Missouri City, Texas- Because of potential constitutional conflicts with the current ordinance, requiring these businesses to get a specific use permit to locate anywhere in the city, city council has approved an ordinance to allow SOBs in industrial districts and some retail districts.
Examples of SOBs are semi-nude studios and adult bookstores, movie theaters, video arcades, video stores and motels.

While the ordinance takes away the requirement for a special permit, it does set limitations on where these types of businesses can locate and allows the city to regulate them, says assistant city attorney Caroline Kelley.

“With this rewrite, we are able to regulate these types of businesses and their secondary effects, which include increased crime, drug use and decreased property values,” she says. “Also, this ordinance is what is called a dispersion ordinance, which prevents SOBs from locating next to each other to avoid enhanced secondary effects.”

The law requires cities to afford SOBs a reasonable avenue to locate in the city, says Kelley. There must be available property, but it does not say that the property must be the least expensive and most accessible, she says.

Amendments to the ordinance include expanding the distance requirements from churches, schools, parks and residences to 1,500 feet and banning certain types of signage typically associated with these types of businesses, says Kelley.

The ordinance also includes provisions relating to hours of operation, age restriction, public health and safety requirements, maintenance of a list of employees, provision of on-premise management at all times, restrictions on certain unlawful acts, city inspections and permit and renewal requirements.

Under the current ordinance, adopted in 1988, SOBs may locate anywhere in the city with a specific use permit. However, to get the permit, the business would have to go through the city’s planning and zoning commission and city council, says Missouri City’s assistant city attorney Caroline Kelley.

It is federal law to give SOBs an opportunity to exist in a city, and there must be available property, says Kelley.

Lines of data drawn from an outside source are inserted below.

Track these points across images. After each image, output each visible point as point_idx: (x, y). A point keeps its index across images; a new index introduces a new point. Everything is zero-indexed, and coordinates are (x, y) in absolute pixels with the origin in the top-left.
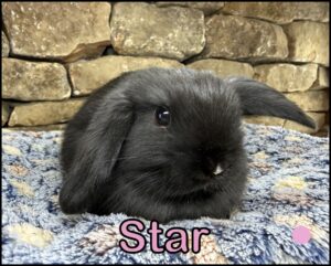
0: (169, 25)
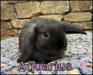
0: (57, 5)
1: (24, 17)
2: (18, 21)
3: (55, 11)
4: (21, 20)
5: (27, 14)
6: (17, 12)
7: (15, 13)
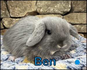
1: (17, 16)
2: (11, 20)
3: (54, 10)
4: (14, 19)
5: (21, 12)
6: (9, 9)
7: (7, 10)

Also, recent Supreme Court cases talk about the arbitrary nature of specific use permits, she says.
“Even if the business met every requirement to get the permit, it could still be voted down by city council,” says Kelley.

Under the new ordinance, SOBs would be allowed in the city’s LC-4 retail districts and Industrial districts, which comprise about 261 acres in the northern portion of the city, north of U.S. 90A.

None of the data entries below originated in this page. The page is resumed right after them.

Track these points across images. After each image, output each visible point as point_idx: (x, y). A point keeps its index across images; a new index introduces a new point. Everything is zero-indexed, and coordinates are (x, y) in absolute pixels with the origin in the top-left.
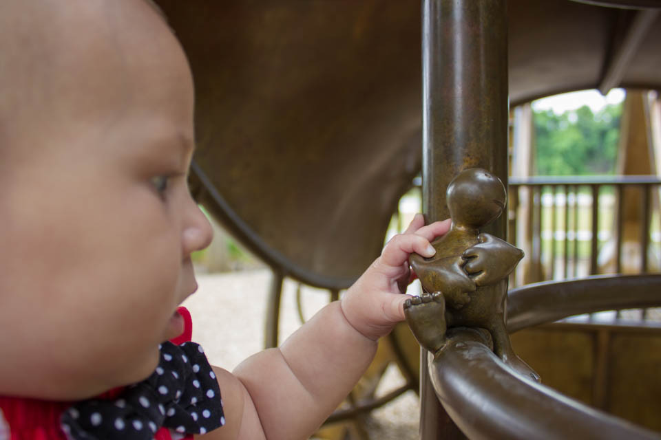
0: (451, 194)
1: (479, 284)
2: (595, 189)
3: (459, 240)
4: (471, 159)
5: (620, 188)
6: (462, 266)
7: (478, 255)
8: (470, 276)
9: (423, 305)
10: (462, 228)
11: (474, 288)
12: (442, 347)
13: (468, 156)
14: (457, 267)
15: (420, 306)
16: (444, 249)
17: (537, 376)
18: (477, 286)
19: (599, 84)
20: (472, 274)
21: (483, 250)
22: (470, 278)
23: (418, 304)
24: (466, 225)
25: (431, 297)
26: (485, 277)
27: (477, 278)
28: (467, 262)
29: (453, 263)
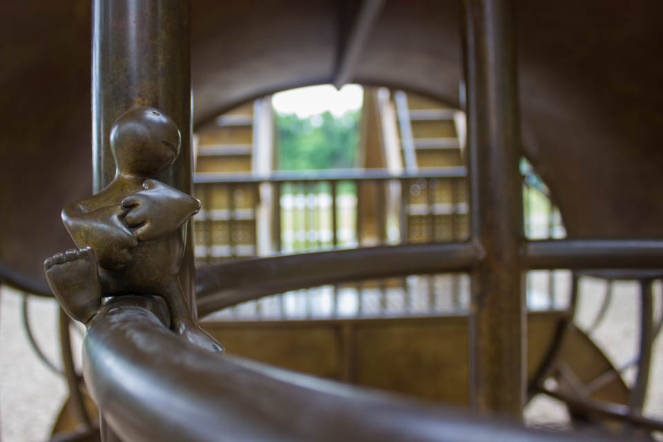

Answering questions on whether the ordinance makes it harder or easier for SOBs, Kelley says she does not feel it is more restrictive or lenient, just substantially different. Kelley calls this ordinance more “forward thinking,” designating what type of operations are accepted and offering clear cut regulations for signage, interior and what type of activities can go on.
Also, historically, these types of businesses have not been attracted to the area, Kelley says.

“This is not the type of area that these businesses hope to be located in, and I don’t think it is going to change one way or the other.”

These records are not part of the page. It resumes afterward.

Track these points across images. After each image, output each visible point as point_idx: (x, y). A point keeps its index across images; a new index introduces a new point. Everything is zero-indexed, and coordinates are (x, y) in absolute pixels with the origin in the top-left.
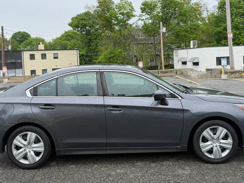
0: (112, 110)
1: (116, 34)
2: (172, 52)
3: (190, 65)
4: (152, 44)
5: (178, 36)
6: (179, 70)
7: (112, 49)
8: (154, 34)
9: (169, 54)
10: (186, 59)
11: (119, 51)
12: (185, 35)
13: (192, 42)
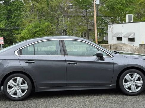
0: (70, 63)
1: (42, 5)
2: (107, 26)
3: (125, 41)
4: (84, 17)
5: (112, 9)
6: (114, 45)
7: (38, 22)
8: (86, 6)
9: (103, 29)
10: (121, 35)
11: (46, 24)
12: (120, 9)
13: (127, 16)
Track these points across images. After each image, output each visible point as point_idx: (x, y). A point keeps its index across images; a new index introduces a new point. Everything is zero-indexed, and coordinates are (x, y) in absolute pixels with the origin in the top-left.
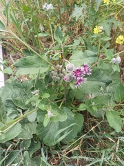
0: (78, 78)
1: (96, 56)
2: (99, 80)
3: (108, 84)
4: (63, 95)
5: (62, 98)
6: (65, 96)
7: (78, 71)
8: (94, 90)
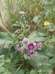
0: (31, 51)
1: (45, 37)
2: (45, 54)
3: (50, 58)
4: (22, 61)
5: (21, 63)
6: (23, 62)
7: (32, 45)
8: (41, 61)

Questions were also raised on whether the new ordinance would be legally defensible since the city would be able to tightly legislate and control how SOBs operate and everything about them. Missouri City’s director of planning Wayne Neumann says the ordinance proposed is legally defensible.

Kelley says in rewriting the ordinance, the legal department tired to strike a balance between developing an ordinance that would survive judicial review as well as mitigate and minimize the secondary effects associated with SOB operations.

Kelley says that there are some cities do that have even more stringent regulations, and those cities are toeing the line on potential litigation in that regard. And, while the Missouri City ordinance has never been challenged, other local ordinances have been challenged and none of them have survived judicial review, Kelley says.

The ordinance will come up for second reading at the Dec. 15 council meeting.